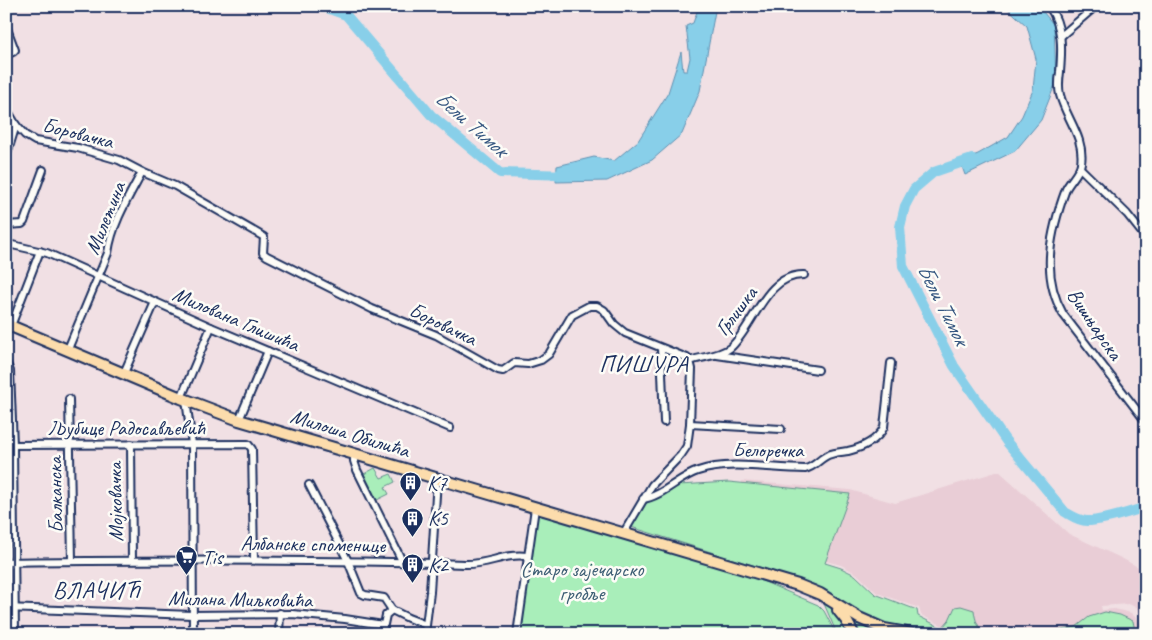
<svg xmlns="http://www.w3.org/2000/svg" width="1152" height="640" font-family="Caveat,sans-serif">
  <rect width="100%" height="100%" fill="#f1e0e4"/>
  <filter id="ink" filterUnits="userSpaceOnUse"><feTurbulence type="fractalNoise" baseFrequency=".02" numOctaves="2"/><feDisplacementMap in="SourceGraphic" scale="10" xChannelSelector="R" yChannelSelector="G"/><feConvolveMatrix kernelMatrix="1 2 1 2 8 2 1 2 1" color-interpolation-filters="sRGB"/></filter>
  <g filter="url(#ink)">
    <polygon fill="#e9cdd6" points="999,471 1069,534 1121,558 1138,567 1146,589 1146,616 1135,607 1129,604 1101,606 1102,610 1115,609 1131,613 1142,624 1142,628 1137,634 952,634 947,628 921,615 919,608 877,593 857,574 841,565 744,540 742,481 850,490 895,503"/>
    <g fill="#a9eeba" stroke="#628e8c">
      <polygon points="375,468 381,478 391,474 395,482 385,487 389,494 377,500 364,474"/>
      <path d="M729,482L850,494L825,563L841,568L855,575L875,594L917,610L918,616L942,628L949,620L955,607L961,606L974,610C975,620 978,628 986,634H837L816,585L631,527L645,502L679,485Z"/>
      <polygon points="539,513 753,577 818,605 824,611 836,634 520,634 537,515"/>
      <polygon points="1105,612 1120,615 1133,621 1135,631 1131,634 1041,634 1076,627 1089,617"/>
    </g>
    <g fill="#88cfe9" stroke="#5c8fb1">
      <polygon points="699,6 716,6 700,91 682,134 652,160 607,181 556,182 557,166 594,157 614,161 638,141 668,93 681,52 683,71 687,71 690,58 686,26 693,23"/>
      <polygon points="1005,6 1038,6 1054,25 1056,82 1041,120 1015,151 965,175 960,161 978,154 1008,137 1022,116 1033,90 1036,59 1027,26"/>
    </g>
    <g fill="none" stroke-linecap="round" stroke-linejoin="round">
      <g stroke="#88cfe9" stroke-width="10">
        <polyline points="321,6 346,15 431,115 500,173 569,175"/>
        <path d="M972,159L934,172L914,189L905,206L900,227L903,266L954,366L1006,441L1065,512C1072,516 1079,521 1087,521C1104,521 1129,512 1146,507"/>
      </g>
      <defs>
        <g id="minor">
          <path d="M1049,6C1063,27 1062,48 1060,72C1059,79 1058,87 1060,95C1066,118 1085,138 1081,163C1080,172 1070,181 1066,189C1051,230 1040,274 1063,314L1146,422"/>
          <polyline points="6,26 15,50 13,52 6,55"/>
          <polyline points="1061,36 1096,6"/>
          <polyline points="6,108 16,125 25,135 35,141 78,148 119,160 142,172 175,186 264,237 263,253 267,256 372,309 436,335 498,370 503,371 514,363 528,364 541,360 549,354 572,315 589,306 597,306 604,310 614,324 625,333 687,358 690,361 692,369 690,424 687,446 681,455 652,485 623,534"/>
          <polyline points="6,157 16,125"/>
          <polyline points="1080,168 1127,214 1146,238"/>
          <polyline points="6,225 22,224 24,222 43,170"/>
          <polyline points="8,244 47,253 211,327 450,428"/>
          <polyline points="11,326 40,251"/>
          <polyline points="661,348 664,422"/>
          <path d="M68,349L108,253C112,224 128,198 142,172"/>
          <polyline points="717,355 818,370"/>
          <path d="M690,361C703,356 718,357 730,348C754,327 765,274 804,275"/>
          <polyline points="6,362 10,371 13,445 15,634"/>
          <polyline points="124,373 155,302"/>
          <polyline points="181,398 211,327"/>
          <polyline points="69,399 72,560"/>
          <polyline points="186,400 192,444 193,634"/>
          <polyline points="239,420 268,351"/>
          <polyline points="690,424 781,429"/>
          <polyline points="131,444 132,560"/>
          <polyline points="6,445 248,444 252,449 254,559"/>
          <polyline points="354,454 354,461 357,470 402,561"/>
          <polyline points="309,485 348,561 361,593 365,595 384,598 392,610"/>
          <path d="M643,499C661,497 679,477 698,471C732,460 770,469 805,469C815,467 819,459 828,455C835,452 842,452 848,451C862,448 878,440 884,427L891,363"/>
          <path d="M6,562C159,560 312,559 465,564C488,565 504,553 527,556"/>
          <polyline points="6,608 192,615 292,614 345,619 383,625"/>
          <polyline points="279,634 280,613"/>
          <polyline points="382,634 386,615 392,610 408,618 426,625"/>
          <polyline points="425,634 430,592 437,479"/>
          <polyline points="517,634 535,508"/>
        </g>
        <g id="primary">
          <polyline points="6,324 181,398 239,420 798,585 820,594 859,618 884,629 912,634"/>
          <polyline points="838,610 846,620 853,633"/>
        </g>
      </defs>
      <use href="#minor" stroke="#1b2f5e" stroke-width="10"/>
      <use href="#primary" stroke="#1b2f5e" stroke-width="14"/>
      <use href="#minor" stroke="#fdfcf7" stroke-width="6"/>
      <use href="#primary" stroke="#fcdcac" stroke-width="10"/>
    </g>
  </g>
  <defs>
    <symbol id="building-pin" viewBox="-11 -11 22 30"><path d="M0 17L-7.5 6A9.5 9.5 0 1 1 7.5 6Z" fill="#1b2f5e" stroke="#fdfcf7"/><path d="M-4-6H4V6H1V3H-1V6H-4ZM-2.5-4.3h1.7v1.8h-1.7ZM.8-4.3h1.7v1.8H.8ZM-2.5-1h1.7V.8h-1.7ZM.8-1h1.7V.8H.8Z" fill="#fff"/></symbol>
    <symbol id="supermarket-pin" viewBox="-11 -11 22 30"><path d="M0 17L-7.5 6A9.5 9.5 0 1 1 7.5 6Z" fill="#1b2f5e" stroke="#fdfcf7"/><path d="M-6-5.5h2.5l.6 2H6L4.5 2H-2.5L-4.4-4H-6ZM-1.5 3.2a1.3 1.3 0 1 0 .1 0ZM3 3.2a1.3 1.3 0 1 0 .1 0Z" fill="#fff"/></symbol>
  </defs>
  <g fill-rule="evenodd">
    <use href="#building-pin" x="398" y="470" width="25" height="34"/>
    <use href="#building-pin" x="400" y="506" width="25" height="34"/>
    <use href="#supermarket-pin" x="174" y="544" width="25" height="34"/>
    <use href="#building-pin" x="400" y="552" width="25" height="34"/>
  </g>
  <g text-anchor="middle" stroke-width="5" stroke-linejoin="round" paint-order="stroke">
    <g font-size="21" fill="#1b2f5e" stroke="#fdfcf7">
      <text transform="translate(78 133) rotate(14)" y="7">Боровачка</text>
      <text transform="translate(105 218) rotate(-68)" y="7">Милетина</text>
      <text transform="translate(736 311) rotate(-53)" y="7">Грлишка</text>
      <text transform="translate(236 319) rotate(23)" y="7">Милована Глишића</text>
      <text transform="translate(443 324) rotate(26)" y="7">Боровачка</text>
      <text transform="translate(1095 324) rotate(56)" y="7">Вишњарска</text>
      <text x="126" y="435">Љубице Радосављевић</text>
      <text transform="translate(350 433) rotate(17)" y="7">Милоша Обилића</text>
      <text x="768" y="457">Белоречка</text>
      <text transform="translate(55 495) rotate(-91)" y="7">Балканска</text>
      <text transform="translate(115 502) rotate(-91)" y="7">Мојковачка</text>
      <text transform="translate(313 544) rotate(1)" y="7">Албанске споменице</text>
      <text transform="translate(240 599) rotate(1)" y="7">Милана Миљковића</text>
    </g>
    <g font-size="21" fill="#1b2f5e" stroke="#fdfcf7" text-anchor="start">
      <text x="427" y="490">K7</text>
      <text x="428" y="525">K5</text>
      <text x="202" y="564">Tis</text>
      <text x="428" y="572">K2</text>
    </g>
    <g font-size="21" fill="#3e5f75" stroke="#fdfcf7">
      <text x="582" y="576">Старо зајечарско<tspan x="582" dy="24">гробље</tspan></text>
    </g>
    <g font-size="22" font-style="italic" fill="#365781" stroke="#fdfcf7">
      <text transform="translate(472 123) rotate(41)" y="8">Бели Тимок</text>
      <text transform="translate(944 304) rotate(63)" y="8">Бели Тимок</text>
    </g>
    <g font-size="24" letter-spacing="1" fill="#1b2f5e" stroke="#fdfcf7">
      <text x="644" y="372">ПИШУРА</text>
      <text x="97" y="598">ВЛАЧИЋ</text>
    </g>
  </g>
  <rect width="1152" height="640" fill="none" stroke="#fdfcf7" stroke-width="25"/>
  <rect x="12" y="12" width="1127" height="615" fill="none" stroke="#1b2f5e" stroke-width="2" filter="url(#ink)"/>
</svg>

________________________________________

--- Exercise requirements ---
Copy each line in the entries above where the word "linejoin" shows up.

--- Your response ---
    <g fill="none" stroke-linecap="round" stroke-linejoin="round">
  <g text-anchor="middle" stroke-width="5" stroke-linejoin="round" paint-order="stroke">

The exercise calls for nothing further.